§ Dataset
------------------------------------------------------------------------
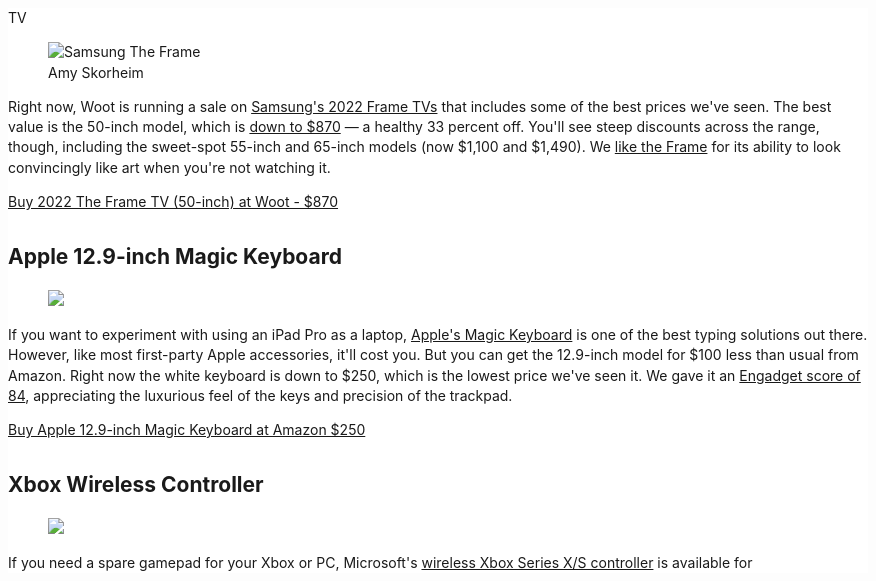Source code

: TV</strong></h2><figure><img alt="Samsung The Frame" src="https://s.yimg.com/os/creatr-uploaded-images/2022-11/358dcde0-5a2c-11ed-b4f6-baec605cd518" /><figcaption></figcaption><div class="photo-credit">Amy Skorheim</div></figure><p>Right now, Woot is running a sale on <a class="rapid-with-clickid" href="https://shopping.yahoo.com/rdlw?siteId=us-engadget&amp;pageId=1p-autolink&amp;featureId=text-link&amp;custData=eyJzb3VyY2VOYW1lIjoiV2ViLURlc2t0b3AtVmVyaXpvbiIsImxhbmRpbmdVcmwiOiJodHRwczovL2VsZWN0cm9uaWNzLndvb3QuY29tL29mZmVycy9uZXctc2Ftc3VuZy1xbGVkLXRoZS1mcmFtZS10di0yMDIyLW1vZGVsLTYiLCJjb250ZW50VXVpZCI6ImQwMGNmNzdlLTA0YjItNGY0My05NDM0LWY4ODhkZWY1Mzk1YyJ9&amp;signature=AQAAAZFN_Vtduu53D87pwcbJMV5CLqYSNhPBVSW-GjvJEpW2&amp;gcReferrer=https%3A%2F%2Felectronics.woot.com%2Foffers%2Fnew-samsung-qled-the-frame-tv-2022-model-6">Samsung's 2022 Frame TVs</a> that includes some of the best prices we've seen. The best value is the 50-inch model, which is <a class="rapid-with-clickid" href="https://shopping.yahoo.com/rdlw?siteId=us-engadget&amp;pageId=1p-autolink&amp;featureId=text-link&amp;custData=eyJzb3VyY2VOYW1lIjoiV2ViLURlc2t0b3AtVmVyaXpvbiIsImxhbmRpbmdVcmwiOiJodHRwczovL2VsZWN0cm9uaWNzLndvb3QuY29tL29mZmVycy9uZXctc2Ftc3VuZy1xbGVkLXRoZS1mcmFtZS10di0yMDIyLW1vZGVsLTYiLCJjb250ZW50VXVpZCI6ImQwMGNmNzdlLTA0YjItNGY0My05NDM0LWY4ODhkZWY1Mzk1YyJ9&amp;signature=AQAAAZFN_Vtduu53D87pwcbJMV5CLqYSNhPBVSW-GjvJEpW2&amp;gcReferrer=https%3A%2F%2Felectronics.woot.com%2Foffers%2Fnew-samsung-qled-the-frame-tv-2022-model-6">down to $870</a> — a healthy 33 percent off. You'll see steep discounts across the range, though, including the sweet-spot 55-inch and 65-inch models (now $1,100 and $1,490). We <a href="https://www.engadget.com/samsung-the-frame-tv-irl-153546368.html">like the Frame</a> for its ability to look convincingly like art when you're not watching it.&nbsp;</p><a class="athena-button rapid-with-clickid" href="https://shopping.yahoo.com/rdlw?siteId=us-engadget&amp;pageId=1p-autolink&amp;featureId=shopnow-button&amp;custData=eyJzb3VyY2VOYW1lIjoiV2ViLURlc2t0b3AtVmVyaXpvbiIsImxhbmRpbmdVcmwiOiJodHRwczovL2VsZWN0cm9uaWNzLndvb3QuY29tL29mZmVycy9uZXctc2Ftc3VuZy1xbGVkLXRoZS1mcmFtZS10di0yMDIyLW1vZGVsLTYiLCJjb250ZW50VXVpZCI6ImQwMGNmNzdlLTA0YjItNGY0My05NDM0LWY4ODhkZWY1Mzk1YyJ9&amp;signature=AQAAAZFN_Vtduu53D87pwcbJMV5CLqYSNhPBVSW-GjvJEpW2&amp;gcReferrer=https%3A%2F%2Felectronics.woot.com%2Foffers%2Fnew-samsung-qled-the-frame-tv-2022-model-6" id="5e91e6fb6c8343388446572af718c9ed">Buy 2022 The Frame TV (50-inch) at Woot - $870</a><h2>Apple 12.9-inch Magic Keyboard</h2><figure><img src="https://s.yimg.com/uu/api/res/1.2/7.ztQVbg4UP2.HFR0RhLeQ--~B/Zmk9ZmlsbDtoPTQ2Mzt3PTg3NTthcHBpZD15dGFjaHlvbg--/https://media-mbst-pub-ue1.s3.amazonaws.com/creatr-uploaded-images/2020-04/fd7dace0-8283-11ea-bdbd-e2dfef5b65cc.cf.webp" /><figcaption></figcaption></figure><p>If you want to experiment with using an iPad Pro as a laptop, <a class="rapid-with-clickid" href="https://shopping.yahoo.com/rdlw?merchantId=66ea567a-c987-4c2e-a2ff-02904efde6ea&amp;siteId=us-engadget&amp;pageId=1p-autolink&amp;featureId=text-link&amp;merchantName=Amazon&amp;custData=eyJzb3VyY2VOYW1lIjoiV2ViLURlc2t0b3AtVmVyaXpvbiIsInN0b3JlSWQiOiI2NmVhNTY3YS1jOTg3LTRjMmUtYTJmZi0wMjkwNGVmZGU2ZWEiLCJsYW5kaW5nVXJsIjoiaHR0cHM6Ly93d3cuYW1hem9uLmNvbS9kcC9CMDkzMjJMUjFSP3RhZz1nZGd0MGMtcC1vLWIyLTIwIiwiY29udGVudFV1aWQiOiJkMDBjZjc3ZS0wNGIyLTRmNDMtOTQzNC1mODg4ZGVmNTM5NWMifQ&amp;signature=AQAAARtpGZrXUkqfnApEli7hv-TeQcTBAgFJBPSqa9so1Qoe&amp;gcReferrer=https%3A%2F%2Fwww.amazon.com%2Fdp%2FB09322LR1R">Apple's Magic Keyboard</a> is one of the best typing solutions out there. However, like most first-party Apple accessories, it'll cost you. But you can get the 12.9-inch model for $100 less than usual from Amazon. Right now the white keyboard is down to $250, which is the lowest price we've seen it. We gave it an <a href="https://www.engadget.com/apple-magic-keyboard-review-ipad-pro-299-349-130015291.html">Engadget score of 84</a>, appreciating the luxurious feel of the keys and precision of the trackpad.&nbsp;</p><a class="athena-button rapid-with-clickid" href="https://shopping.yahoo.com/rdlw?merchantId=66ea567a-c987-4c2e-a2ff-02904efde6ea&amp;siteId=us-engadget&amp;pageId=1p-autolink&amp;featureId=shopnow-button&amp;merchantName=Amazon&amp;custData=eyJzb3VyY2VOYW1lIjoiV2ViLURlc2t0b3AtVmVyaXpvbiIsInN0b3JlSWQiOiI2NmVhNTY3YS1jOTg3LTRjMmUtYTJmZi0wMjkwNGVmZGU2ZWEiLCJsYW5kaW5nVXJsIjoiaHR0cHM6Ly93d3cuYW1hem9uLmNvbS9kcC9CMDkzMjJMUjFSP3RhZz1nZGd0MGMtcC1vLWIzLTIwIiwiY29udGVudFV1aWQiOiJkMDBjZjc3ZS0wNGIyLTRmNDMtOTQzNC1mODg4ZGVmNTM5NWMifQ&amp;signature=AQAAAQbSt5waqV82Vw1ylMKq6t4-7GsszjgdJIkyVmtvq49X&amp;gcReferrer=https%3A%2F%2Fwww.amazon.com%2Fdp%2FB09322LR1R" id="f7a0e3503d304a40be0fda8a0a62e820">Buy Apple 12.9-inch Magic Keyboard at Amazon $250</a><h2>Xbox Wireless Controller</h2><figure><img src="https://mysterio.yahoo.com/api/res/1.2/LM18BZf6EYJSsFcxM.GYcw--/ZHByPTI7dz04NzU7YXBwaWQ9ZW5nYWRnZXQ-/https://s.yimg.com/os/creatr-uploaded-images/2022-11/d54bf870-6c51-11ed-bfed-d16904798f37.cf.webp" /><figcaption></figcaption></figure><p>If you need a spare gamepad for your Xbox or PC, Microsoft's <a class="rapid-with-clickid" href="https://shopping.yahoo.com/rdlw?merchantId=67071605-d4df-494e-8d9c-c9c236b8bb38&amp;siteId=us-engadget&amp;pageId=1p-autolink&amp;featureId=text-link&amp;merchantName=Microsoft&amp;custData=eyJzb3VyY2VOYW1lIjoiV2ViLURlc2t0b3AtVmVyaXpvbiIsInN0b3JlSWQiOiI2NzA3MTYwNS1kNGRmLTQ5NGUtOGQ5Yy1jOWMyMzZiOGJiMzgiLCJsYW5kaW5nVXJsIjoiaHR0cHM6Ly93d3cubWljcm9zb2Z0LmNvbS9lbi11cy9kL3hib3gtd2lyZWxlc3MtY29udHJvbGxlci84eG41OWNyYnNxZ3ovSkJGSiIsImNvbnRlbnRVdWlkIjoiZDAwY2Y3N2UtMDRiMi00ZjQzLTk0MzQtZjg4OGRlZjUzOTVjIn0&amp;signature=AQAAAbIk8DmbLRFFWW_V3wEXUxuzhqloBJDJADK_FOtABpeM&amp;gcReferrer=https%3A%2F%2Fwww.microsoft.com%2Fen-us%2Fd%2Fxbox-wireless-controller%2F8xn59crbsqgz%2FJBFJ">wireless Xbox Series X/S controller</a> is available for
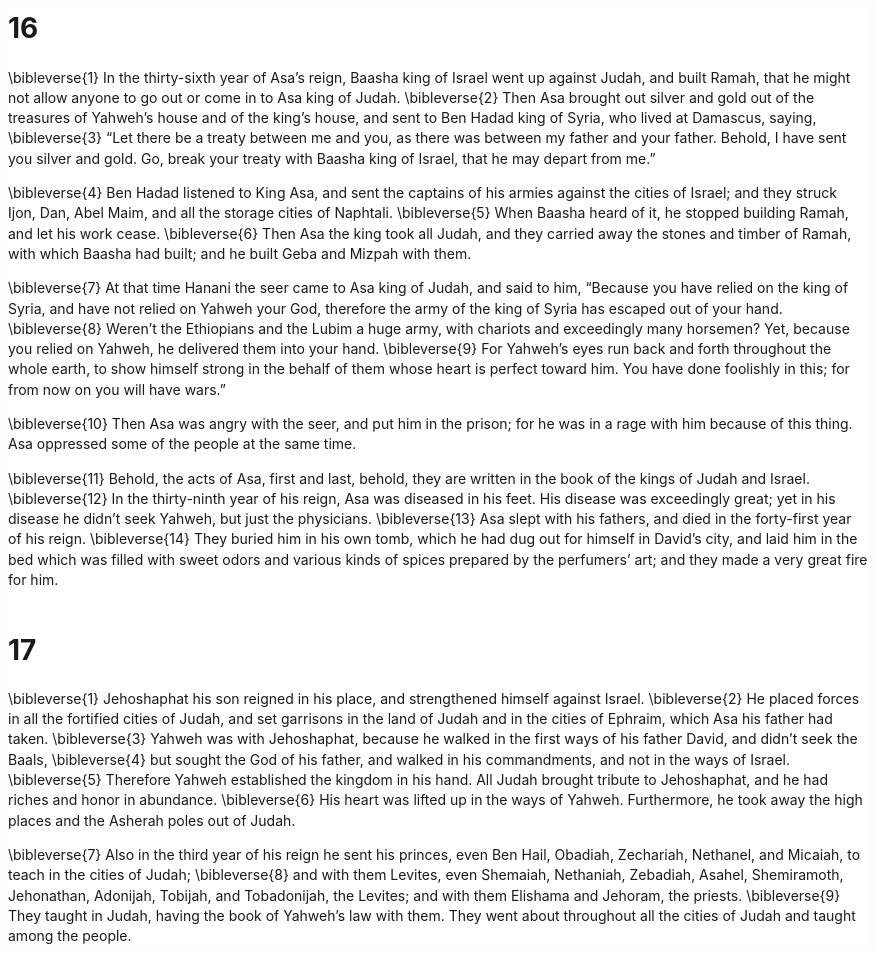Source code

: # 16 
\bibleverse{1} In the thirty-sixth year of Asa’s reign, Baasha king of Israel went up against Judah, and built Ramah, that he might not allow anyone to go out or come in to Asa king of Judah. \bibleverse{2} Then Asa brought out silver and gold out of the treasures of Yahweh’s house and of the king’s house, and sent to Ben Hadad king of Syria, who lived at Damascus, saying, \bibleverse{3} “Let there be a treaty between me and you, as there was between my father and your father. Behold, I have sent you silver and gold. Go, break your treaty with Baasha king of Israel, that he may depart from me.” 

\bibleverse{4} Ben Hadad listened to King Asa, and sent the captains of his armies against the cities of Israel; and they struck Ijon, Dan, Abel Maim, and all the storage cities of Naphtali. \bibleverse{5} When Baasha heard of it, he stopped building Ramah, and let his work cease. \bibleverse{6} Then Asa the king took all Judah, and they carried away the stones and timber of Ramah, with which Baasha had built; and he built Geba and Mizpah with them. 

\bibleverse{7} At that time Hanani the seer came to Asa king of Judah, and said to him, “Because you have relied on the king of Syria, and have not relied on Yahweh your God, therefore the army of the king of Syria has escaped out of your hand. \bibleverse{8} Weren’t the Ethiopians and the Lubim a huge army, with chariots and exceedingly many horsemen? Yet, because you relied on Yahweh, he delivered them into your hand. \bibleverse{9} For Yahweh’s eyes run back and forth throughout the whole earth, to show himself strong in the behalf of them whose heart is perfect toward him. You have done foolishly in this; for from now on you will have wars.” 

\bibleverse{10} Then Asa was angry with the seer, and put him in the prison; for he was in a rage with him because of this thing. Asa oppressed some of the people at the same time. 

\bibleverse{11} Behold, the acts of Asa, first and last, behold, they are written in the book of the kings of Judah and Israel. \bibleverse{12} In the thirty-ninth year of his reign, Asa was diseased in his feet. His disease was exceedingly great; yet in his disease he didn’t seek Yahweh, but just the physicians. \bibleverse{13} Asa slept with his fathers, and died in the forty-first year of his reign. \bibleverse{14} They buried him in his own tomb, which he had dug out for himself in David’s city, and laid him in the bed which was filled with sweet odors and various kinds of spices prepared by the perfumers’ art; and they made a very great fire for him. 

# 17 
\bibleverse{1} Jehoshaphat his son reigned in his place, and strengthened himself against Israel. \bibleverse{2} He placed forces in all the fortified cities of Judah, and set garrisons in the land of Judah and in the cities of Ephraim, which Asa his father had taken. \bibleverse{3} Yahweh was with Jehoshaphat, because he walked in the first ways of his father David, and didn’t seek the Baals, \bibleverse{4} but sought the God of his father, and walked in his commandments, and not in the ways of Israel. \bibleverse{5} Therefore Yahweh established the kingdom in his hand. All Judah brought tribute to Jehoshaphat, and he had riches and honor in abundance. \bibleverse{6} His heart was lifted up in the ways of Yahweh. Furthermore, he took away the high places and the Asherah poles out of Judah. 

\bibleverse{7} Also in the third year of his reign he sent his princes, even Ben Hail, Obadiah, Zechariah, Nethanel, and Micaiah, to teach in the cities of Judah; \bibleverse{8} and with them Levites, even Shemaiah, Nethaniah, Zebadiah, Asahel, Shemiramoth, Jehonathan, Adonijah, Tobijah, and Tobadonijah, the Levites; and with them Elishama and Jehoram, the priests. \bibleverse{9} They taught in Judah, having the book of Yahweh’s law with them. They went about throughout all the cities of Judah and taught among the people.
------------------------------------------------------------------------
§ Try it
What lines in the material above include "people"? Copy every one of them.

§ Solution to this task
\bibleverse{10} Then Asa was angry with the seer, and put him in the prison; for he was in a rage with him because of this thing. Asa oppressed some of the people at the same time. 
\bibleverse{7} Also in the third year of his reign he sent his princes, even Ben Hail, Obadiah, Zechariah, Nethanel, and Micaiah, to teach in the cities of Judah; \bibleverse{8} and with them Levites, even Shemaiah, Nethaniah, Zebadiah, Asahel, Shemiramoth, Jehonathan, Adonijah, Tobijah, and Tobadonijah, the Levites; and with them Elishama and Jehoram, the priests. \bibleverse{9} They taught in Judah, having the book of Yahweh’s law with them. They went about throughout all the cities of Judah and taught among the people.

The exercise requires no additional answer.